───── Source data
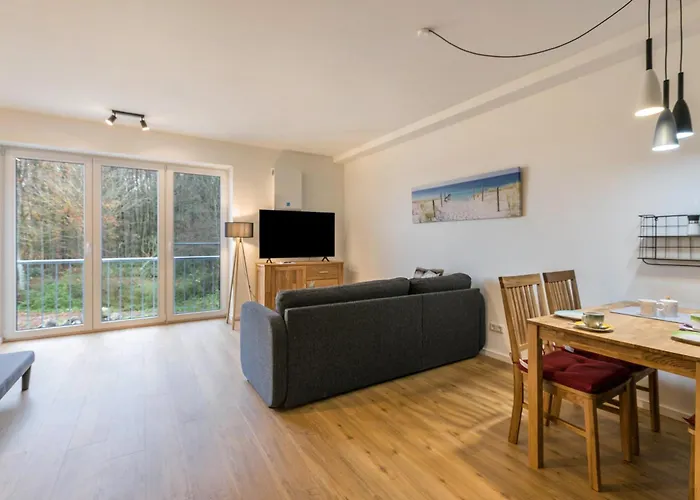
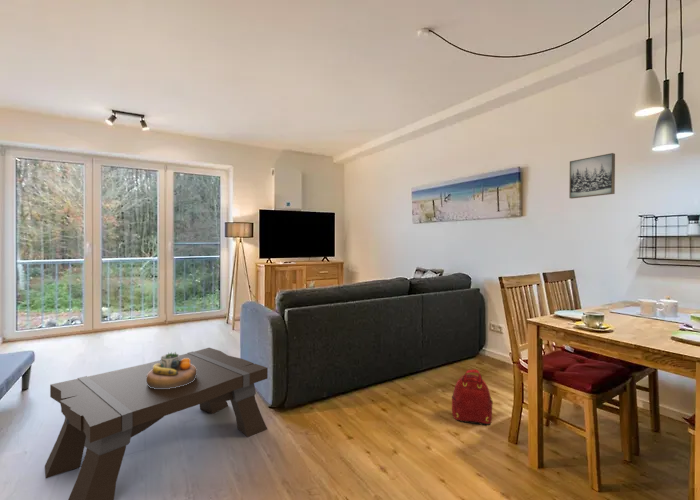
+ decorative bowl [146,351,197,389]
+ coffee table [44,347,269,500]
+ backpack [451,368,494,426]
+ wall art [568,152,616,200]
──────────
● Work to be completed
Repeat the data above exactly, images excluded.

● Response
+ decorative bowl [146,351,197,389]
+ coffee table [44,347,269,500]
+ backpack [451,368,494,426]
+ wall art [568,152,616,200]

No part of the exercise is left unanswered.